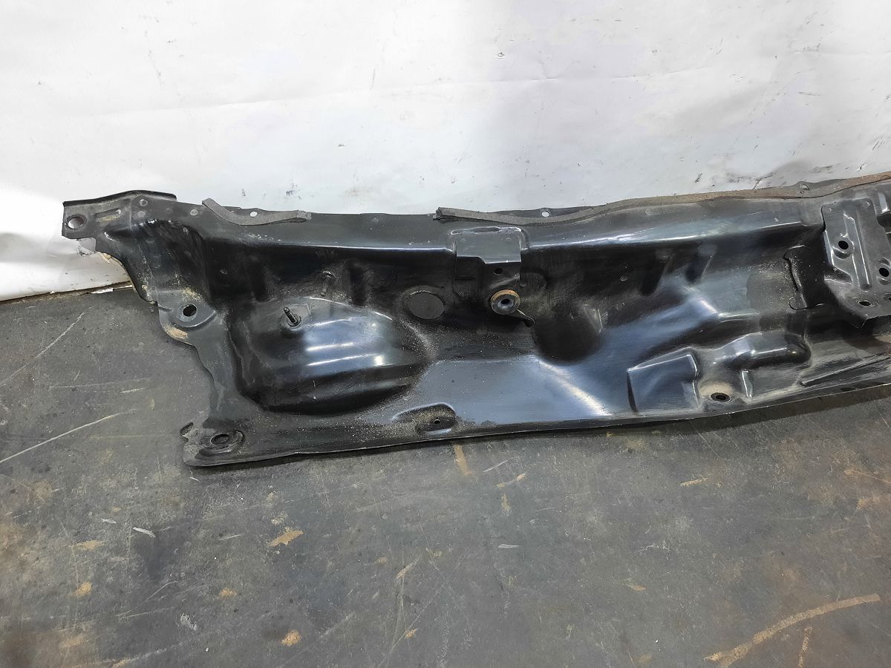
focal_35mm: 25
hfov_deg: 69.4
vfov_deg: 54.9
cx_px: 446
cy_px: 334
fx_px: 643
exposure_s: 1/50
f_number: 2
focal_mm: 4.6
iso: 400
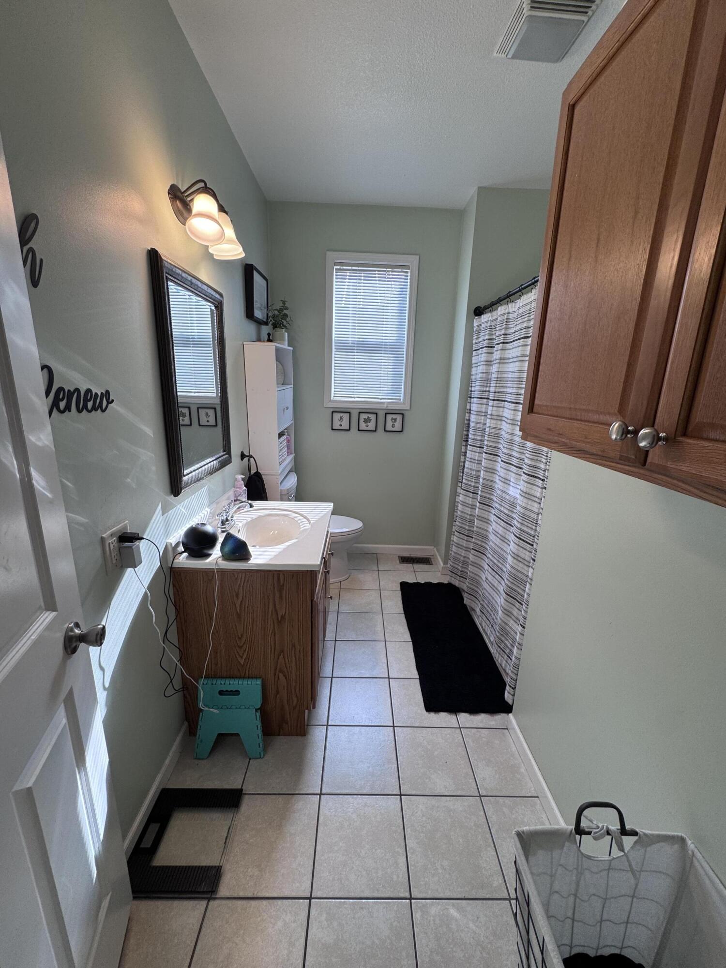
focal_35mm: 14
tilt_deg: -14.6
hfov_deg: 85.7
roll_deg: -0.8
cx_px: 363
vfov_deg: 102.1
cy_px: 484
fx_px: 391
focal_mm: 2.22
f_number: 2.2
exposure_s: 1/120
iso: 64
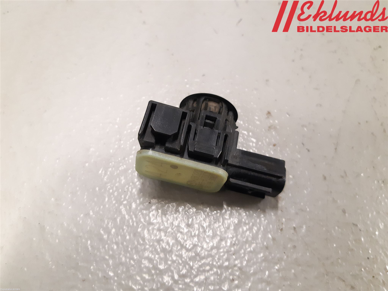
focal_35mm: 26
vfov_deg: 53.1
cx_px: 194
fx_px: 291
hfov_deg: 67.3
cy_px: 146
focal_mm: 3.93
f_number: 1.7
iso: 320
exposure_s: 1/50
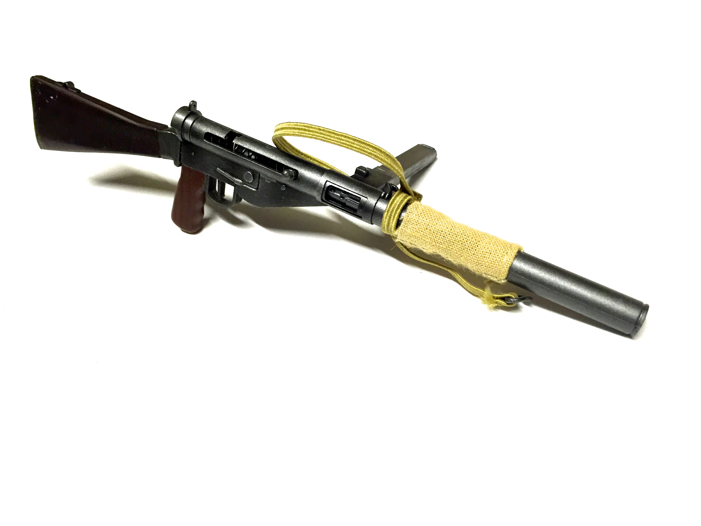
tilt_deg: -39.5
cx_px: 350
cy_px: 263
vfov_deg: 48.2
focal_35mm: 29
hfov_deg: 61.7
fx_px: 587
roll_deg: +9.1
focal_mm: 4.15
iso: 50
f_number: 2.2
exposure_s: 1/30
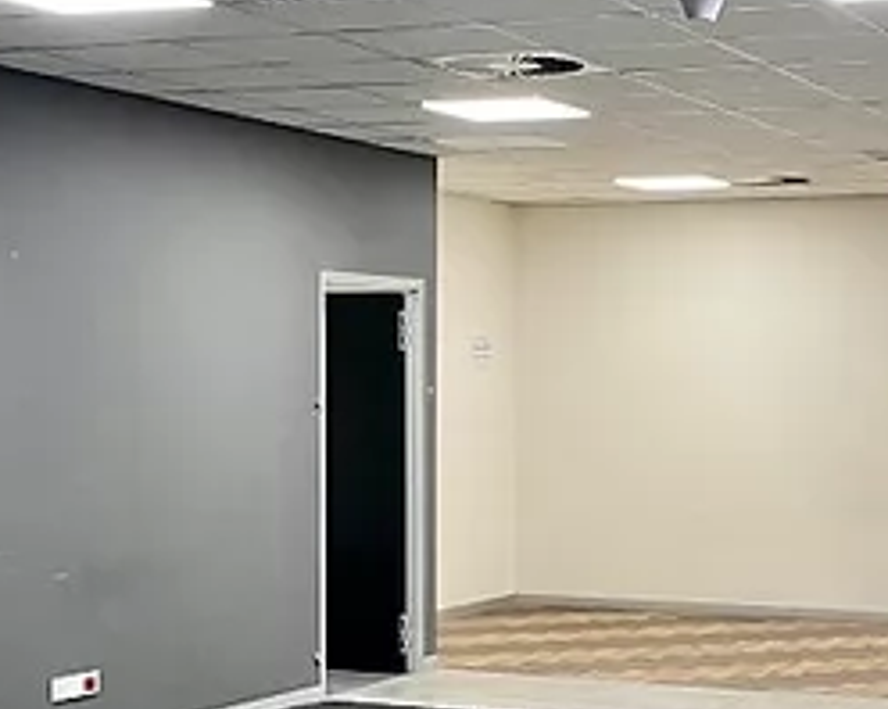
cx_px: 619
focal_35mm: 82
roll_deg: -0.4
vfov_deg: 18.6
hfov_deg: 23.2
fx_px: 2153
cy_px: 505
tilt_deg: -3.6
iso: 125
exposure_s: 1/50
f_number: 1.8
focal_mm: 4.25
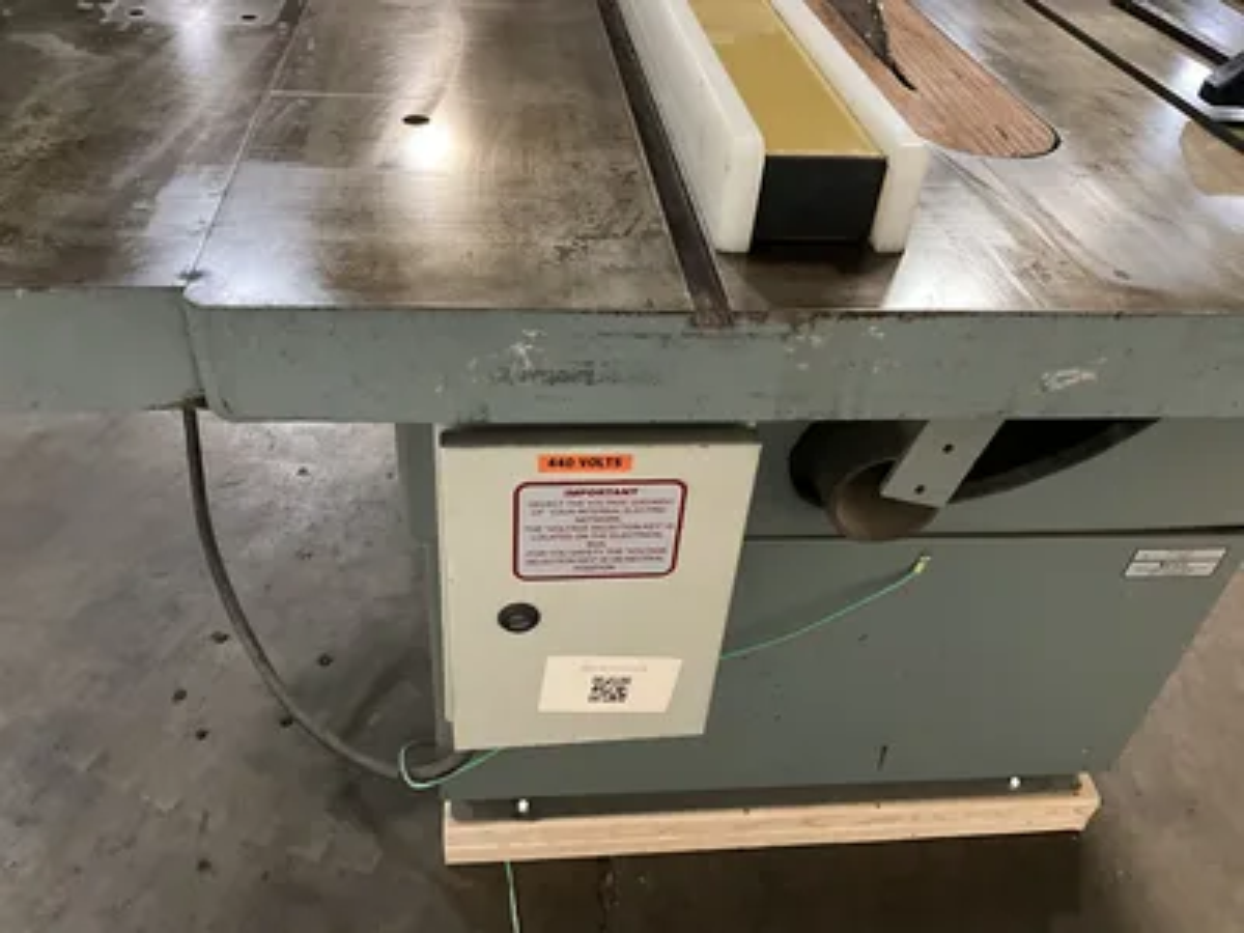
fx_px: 1042
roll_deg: -5.1
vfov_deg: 48.2
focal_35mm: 29
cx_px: 622
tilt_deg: -39.4
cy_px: 466
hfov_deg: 61.7
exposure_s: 1/32
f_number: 1.8
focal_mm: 3
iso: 320
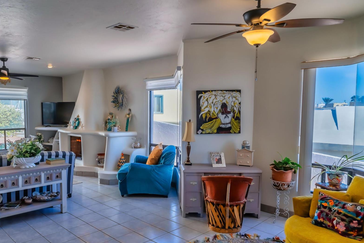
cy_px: 136
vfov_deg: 49.4
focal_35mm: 26
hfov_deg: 68.6
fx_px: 263
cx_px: 141
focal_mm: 20
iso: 200
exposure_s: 1/2500
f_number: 5.6
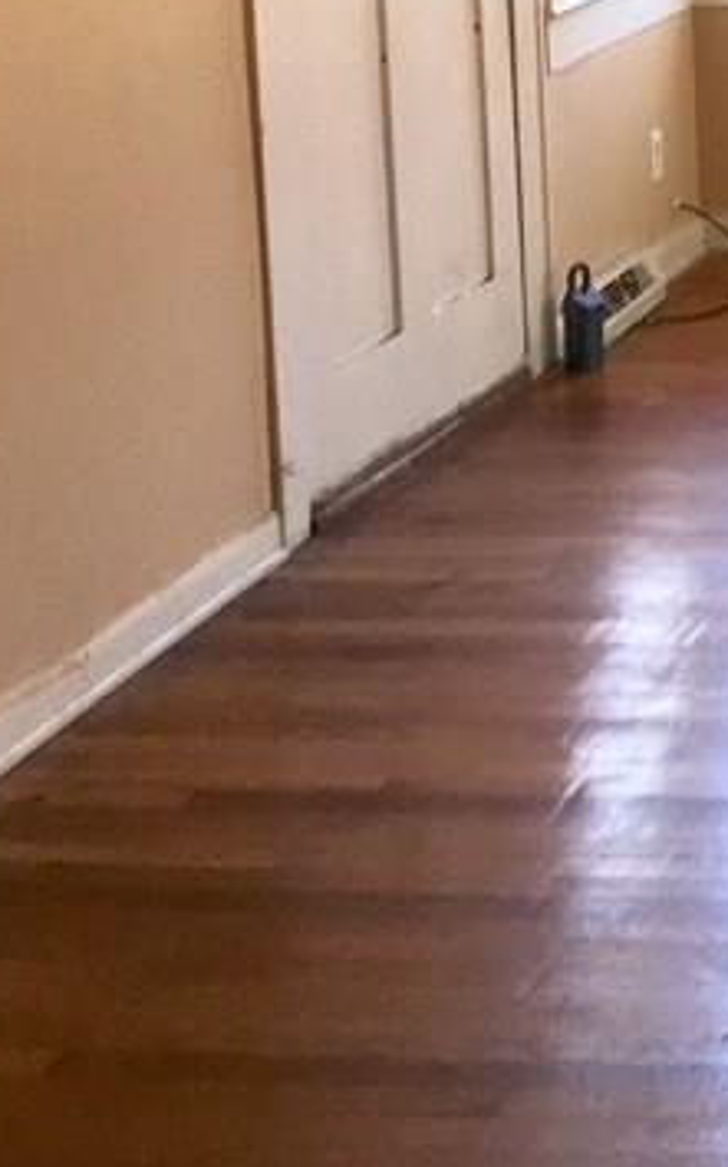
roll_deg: -0.2
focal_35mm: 89
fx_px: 2828
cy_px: -43
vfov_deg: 22.3
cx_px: 1591
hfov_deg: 12.4
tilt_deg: -7.8
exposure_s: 1/120
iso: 40
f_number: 2.2
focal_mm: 4.15
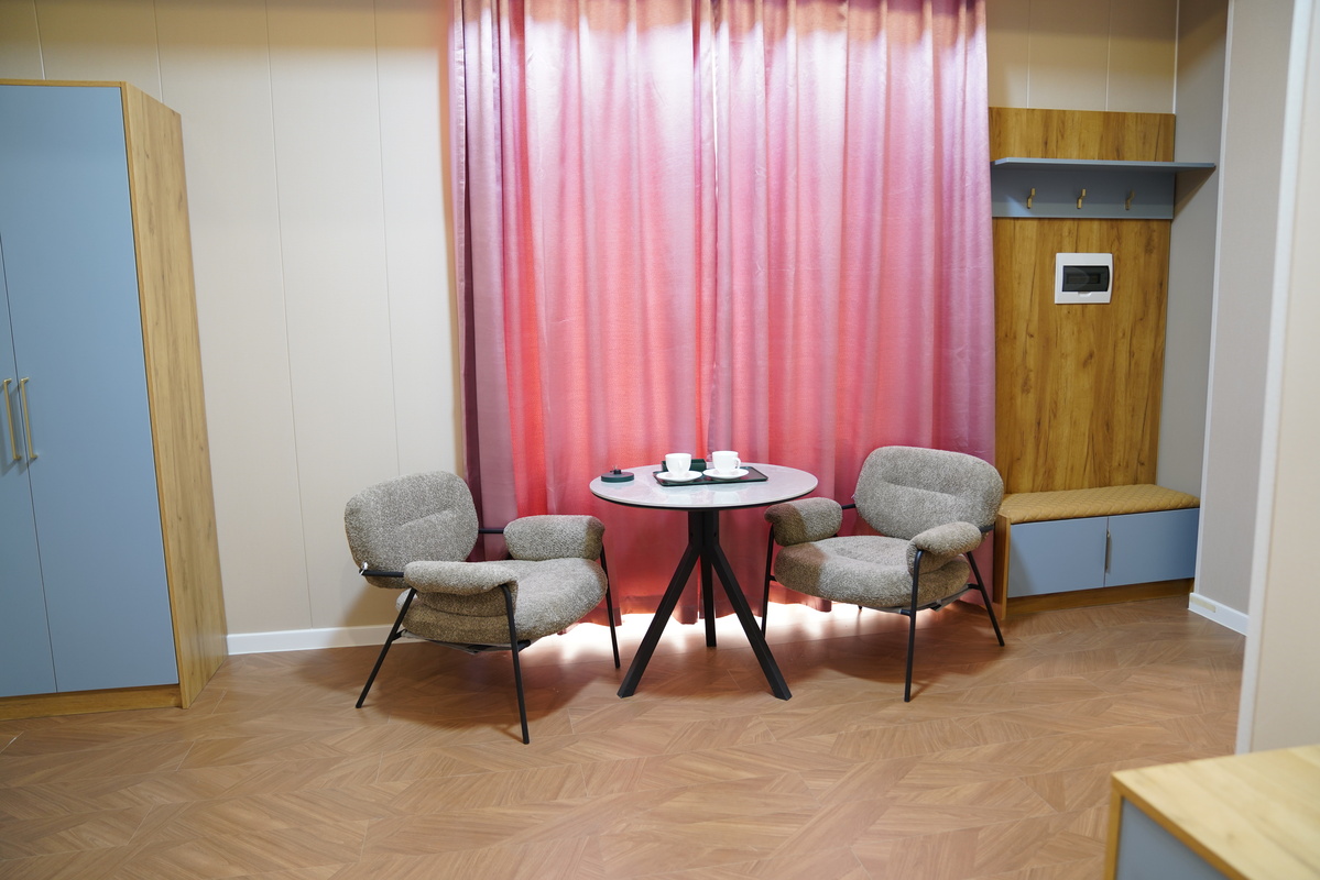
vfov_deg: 53.2
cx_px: 660
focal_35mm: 24
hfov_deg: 73.7
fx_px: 880
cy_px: 440
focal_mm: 24
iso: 640
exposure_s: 1/30
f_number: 2.8
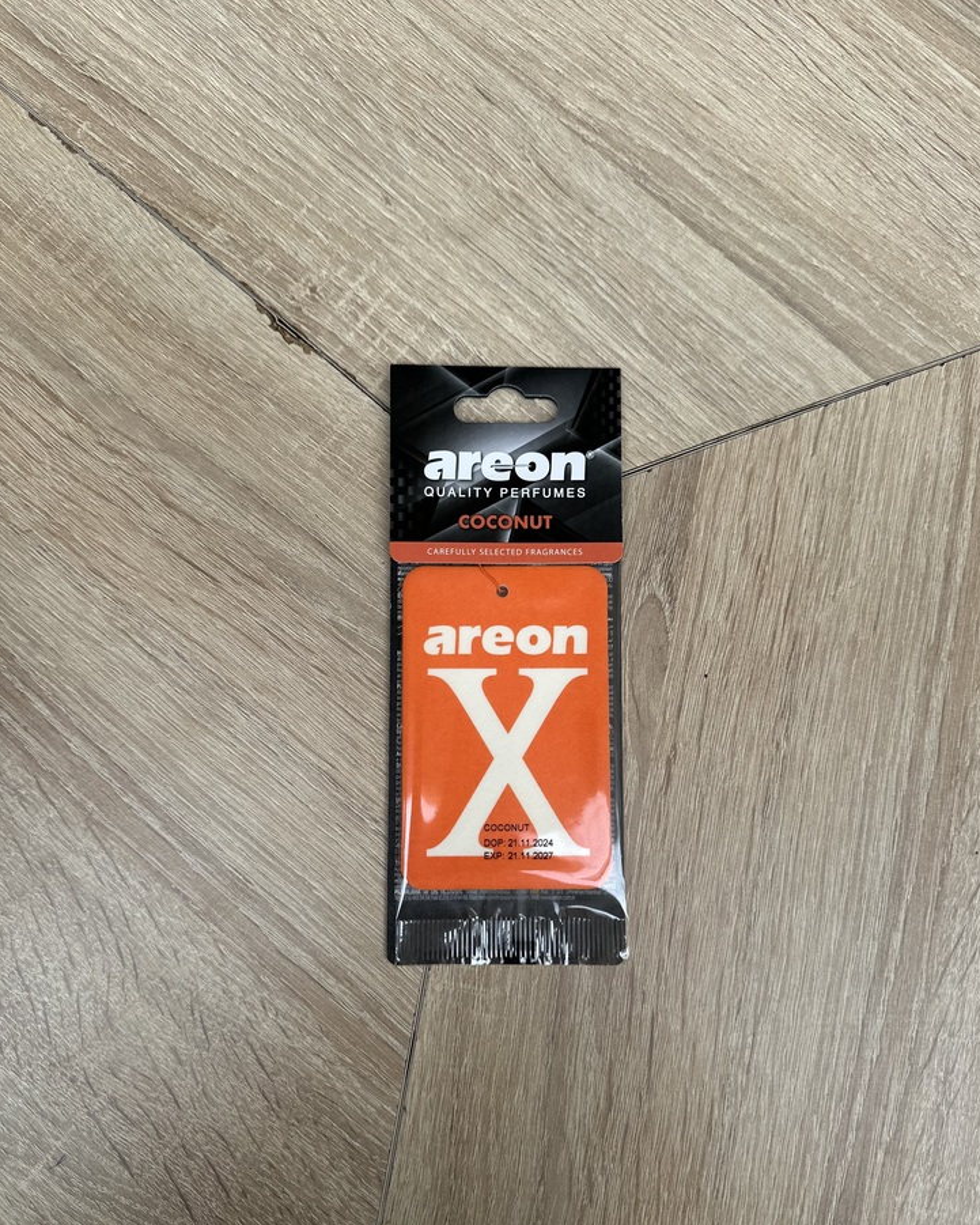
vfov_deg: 65.9
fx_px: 942
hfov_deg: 54.9
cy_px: 669
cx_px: 506
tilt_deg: -84.9
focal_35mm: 26
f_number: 1.78
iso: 80
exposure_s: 1/745
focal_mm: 6.86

· · · · · · ·

» WHAT IS REQUIRED
Take each line from the records and copy it unchanged, leaving images out.

» THE ANSWER
focal_35mm: 25
hfov_deg: 69.4
vfov_deg: 54.9
cx_px: 446
cy_px: 334
fx_px: 643
exposure_s: 1/50
f_number: 2
focal_mm: 4.6
iso: 400
focal_35mm: 14
tilt_deg: -14.6
hfov_deg: 85.7
roll_deg: -0.8
cx_px: 363
vfov_deg: 102.1
cy_px: 484
fx_px: 391
focal_mm: 2.22
f_number: 2.2
exposure_s: 1/120
iso: 64
focal_35mm: 26
vfov_deg: 53.1
cx_px: 194
fx_px: 291
hfov_deg: 67.3
cy_px: 146
focal_mm: 3.93
f_number: 1.7
iso: 320
exposure_s: 1/50
tilt_deg: -39.5
cx_px: 350
cy_px: 263
vfov_deg: 48.2
focal_35mm: 29
hfov_deg: 61.7
fx_px: 587
roll_deg: +9.1
focal_mm: 4.15
iso: 50
f_number: 2.2
exposure_s: 1/30
cx_px: 619
focal_35mm: 82
roll_deg: -0.4
vfov_deg: 18.6
hfov_deg: 23.2
fx_px: 2153
cy_px: 505
tilt_deg: -3.6
iso: 125
exposure_s: 1/50
f_number: 1.8
focal_mm: 4.25
fx_px: 1042
roll_deg: -5.1
vfov_deg: 48.2
focal_35mm: 29
cx_px: 622
tilt_deg: -39.4
cy_px: 466
hfov_deg: 61.7
exposure_s: 1/32
f_number: 1.8
focal_mm: 3
iso: 320
cy_px: 136
vfov_deg: 49.4
focal_35mm: 26
hfov_deg: 68.6
fx_px: 263
cx_px: 141
focal_mm: 20
iso: 200
exposure_s: 1/2500
f_number: 5.6
roll_deg: -0.2
focal_35mm: 89
fx_px: 2828
cy_px: -43
vfov_deg: 22.3
cx_px: 1591
hfov_deg: 12.4
tilt_deg: -7.8
exposure_s: 1/120
iso: 40
f_number: 2.2
focal_mm: 4.15
vfov_deg: 53.2
cx_px: 660
focal_35mm: 24
hfov_deg: 73.7
fx_px: 880
cy_px: 440
focal_mm: 24
iso: 640
exposure_s: 1/30
f_number: 2.8
vfov_deg: 65.9
fx_px: 942
hfov_deg: 54.9
cy_px: 669
cx_px: 506
tilt_deg: -84.9
focal_35mm: 26
f_number: 1.78
iso: 80
exposure_s: 1/745
focal_mm: 6.86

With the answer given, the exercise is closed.